When new hires join, they go through a tried and tested course that teaches them key concepts, values, and techniques, and utilises point-scoring mechanics to use competition as a motivator, and is able to create simulated exercises where they can apply new learnings in a consequence-free environment before even starting. It works as a WFH tool and an onsite tool as it can work on any modern web-enabled device.

It takes a few tries and tweaks before it’s fully optimised, but within a year, their onboarding and training is a well-oiled machine. Before being let loose on customers, your competitor’s rank and file have a solid and applied knowledge of the best sales techniques, they’re schooled on the product, and they’re schooled on the market.

Your cost of inaction would be that your competitors are so consistent in their service, that not only are they losing an absolute minimum of customers (minimising your opportunities), but also any customers you lose through staff that aren’t fully trained will almost certainly be snapped up by the well-oiled sales machine that is your competitor.

It’s a cost of inaction that could seem quite marginal initially, but over time, could make a huge dent in sales. It could also be incredibly difficult to attribute unless you’re researching your competitors and aware of weak links in your business..

Gamified decision-making to reduce to COI

Sometimes, inaction occurs because organisations are unable to make a decision. One high-ranking executive might have a vision of the future, but be unable to persuade their colleagues, nor the CEO, of its merits, resulting in continued status-quo.

The fact is, 2 managing partners can butt heads with competing radical ideas, but be so entrenched in their own vision that nothing happens; large companies that have enormous, slow moving management structures can adjust their sails too slowly to effectively preempt the sometimes rapidly shifting tides of an industry.

This is where gamification can be integrated into management structures to help break ties and ensure businesses keep moving forward. For example, let’s consider the 2 visionaries with 2 competing ideas of what a business’s next move should be. An impartial department could create a Dynamic Path™ that examines both possible directions with simulations and projections, and can be played through company-wide (or relevant-personnel-wide), so everyone with a stake can take the time to fully understand the options. The final app on the experience could be a Voting Gallery, with images of the proof of concepts (POC) if it’s a new line, and a description for everyone to make an informed vote on.

This is of course, just an example, but a gamified tie-breaker along these lines offers anonymity to voters, and a more thorough understanding of the options. There are all sorts of ways gamification could be incorporated to aid in decision making and help businesses keep their wheels moving and avoid the cost of inaction.

The self sharpening tool that benefits early adopters

The thing about gamification is, it works best when it’s applied repeatedly. Any games you create on the Drimify platform, whether it’s a Quiz as part of a corporate training course, or a Spin the Wheel to distribute promotional codes, generates extensive data to help you see how it performed. This makes calculating your ROI after a campaign very easy, and comparing a gamified project against its previous iteration, and the iteration before, very simple.

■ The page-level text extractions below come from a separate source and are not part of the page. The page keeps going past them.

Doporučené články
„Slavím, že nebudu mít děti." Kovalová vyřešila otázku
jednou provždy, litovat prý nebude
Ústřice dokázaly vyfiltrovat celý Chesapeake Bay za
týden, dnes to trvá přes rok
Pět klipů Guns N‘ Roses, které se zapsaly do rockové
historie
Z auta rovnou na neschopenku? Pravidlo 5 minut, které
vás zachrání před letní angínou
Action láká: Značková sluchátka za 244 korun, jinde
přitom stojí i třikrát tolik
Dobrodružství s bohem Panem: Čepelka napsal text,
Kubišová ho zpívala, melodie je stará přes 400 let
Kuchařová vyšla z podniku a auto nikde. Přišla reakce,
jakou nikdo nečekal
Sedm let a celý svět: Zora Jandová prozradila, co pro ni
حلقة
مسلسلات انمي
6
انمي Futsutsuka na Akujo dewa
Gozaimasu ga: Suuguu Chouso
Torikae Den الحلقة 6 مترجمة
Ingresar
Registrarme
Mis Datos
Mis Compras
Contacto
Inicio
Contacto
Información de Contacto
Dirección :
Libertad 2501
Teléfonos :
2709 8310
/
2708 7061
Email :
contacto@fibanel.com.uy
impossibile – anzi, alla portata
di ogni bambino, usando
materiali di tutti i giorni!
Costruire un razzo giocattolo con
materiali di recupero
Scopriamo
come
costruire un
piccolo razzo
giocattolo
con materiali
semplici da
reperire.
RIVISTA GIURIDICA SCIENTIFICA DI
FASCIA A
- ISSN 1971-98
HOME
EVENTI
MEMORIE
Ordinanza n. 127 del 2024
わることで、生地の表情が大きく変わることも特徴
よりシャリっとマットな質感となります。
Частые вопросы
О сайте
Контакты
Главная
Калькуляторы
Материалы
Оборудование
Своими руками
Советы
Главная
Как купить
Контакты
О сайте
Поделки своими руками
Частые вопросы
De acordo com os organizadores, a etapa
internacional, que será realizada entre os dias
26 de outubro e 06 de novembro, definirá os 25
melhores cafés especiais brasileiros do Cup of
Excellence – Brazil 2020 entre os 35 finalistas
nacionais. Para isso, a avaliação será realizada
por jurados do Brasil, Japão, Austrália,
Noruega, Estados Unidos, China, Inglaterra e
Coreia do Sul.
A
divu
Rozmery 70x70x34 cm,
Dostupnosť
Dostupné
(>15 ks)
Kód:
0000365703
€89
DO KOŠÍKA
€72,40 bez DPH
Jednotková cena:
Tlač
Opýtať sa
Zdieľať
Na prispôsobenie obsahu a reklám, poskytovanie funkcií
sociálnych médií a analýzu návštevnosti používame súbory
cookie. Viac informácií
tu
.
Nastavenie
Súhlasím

This makes the hardest part of integrating gamification into your business – like anything worth its salt – actually starting. The relationship between gamification and achieving goals can be compared to that between a snowball and its size. The longer you keep it rolling, the bigger it gets; the more you use gamification, the better you’ll get at engaging your target users and influencing their actions and behaviour – whether your players are customers, candidates, or employees.